Show every line in the entries below that contains the string "institucionais".

(Saved entries)
BEGIN
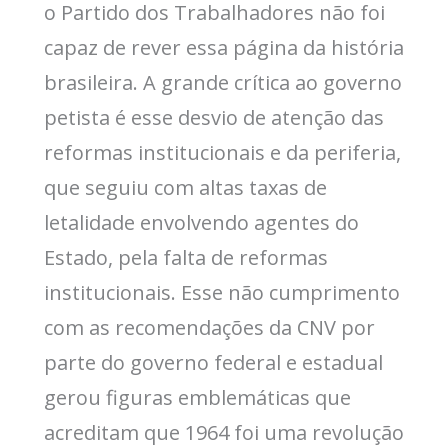
o Partido dos Trabalhadores não foi
capaz de rever essa página da história
brasileira. A grande crítica ao governo
petista é esse desvio de atenção das
reformas institucionais e da periferia,
que seguiu com altas taxas de
letalidade envolvendo agentes do
Estado, pela falta de reformas
institucionais. Esse não cumprimento
com as recomendações da CNV por
parte do governo federal e estadual
gerou figuras emblemáticas que
acreditam que 1964 foi uma revolução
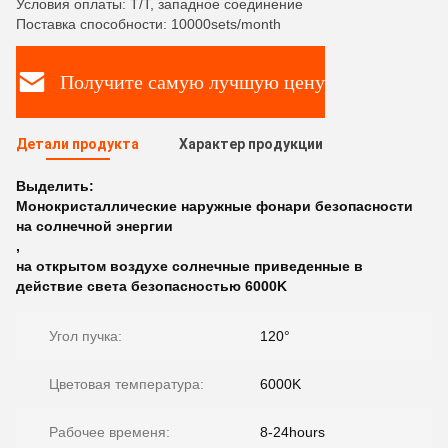
Условия оплаты: T/T, западное соединение
Поставка способности: 10000sets/month
Получите самую лучшую цену
Детали продукта
Характер продукции
Выделить:
Монокристаллические наружные фонари безопасности
на солнечной энергии
,
на открытом воздухе солнечные приведенные в
действие света безопасностью 6000K
Угол пучка:
120°
Цветовая температура:
6000K
Рабочее временя:
8-24hours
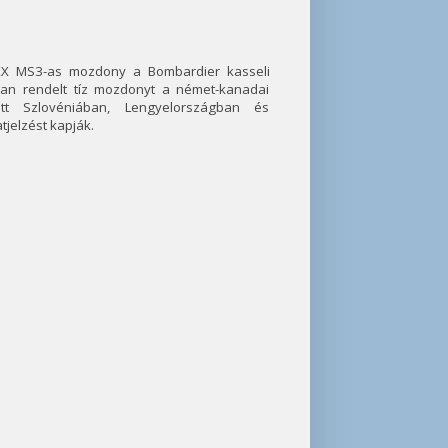
AXX MS3-as mozdony a Bombardier kasseli
an rendelt tíz mozdonyt a német-kanadai
ett Szlovéniában, Lengyelországban és
jelzést kapják.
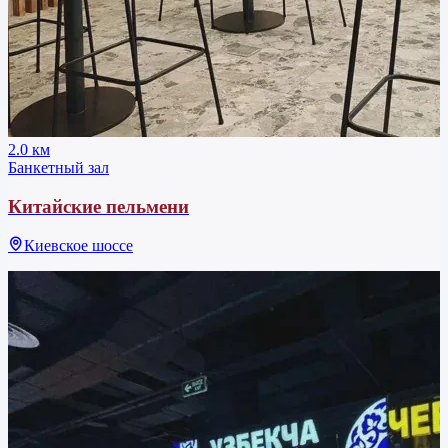
2.0 км
Банкетный зал
Китайские пельмени
Киевское шоссе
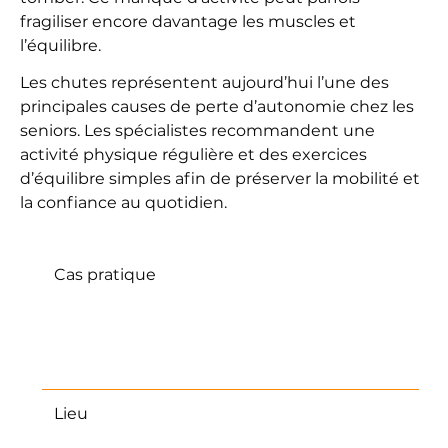
fragiliser encore davantage les muscles et
l’équilibre.
Les chutes représentent aujourd’hui l’une des
principales causes de perte d’autonomie chez les
seniors. Les spécialistes recommandent une
activité physique régulière et des exercices
d’équilibre simples afin de préserver la mobilité et
la confiance au quotidien.
Cas pratique
Madame Petit avait de plus en plus
peur de tomber lorsqu’elle sortait faire
ses courses. Son kinésithérapeute lui
conseille quelques exercices simples
à pratiquer chaque jour à la maison.
Lieu
France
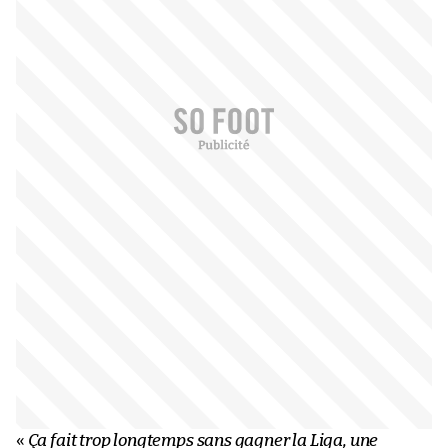
«
Ça fait trop longtemps sans gagner la Liga, une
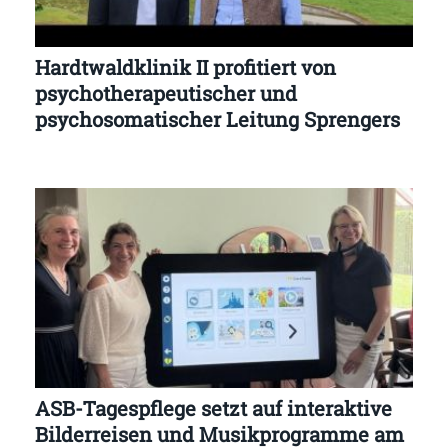
Hardtwaldklinik II profitiert von
psychotherapeutischer und
psychosomatischer Leitung Sprengers
ASB-Tagespflege setzt auf interaktive
Bilderreisen und Musikprogramme am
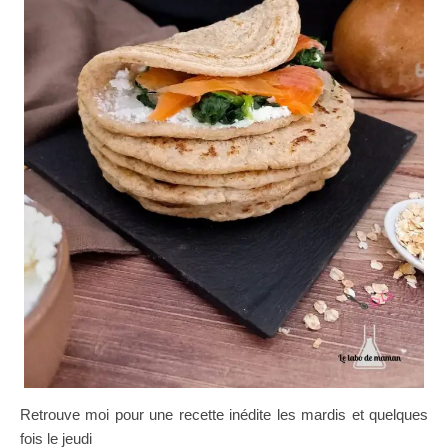
Retrouve moi pour une recette inédite les mardis et quelques
fois le jeudi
END
*Exercise answer*
reformas institucionais e da periferia,
institucionais. Esse não cumprimento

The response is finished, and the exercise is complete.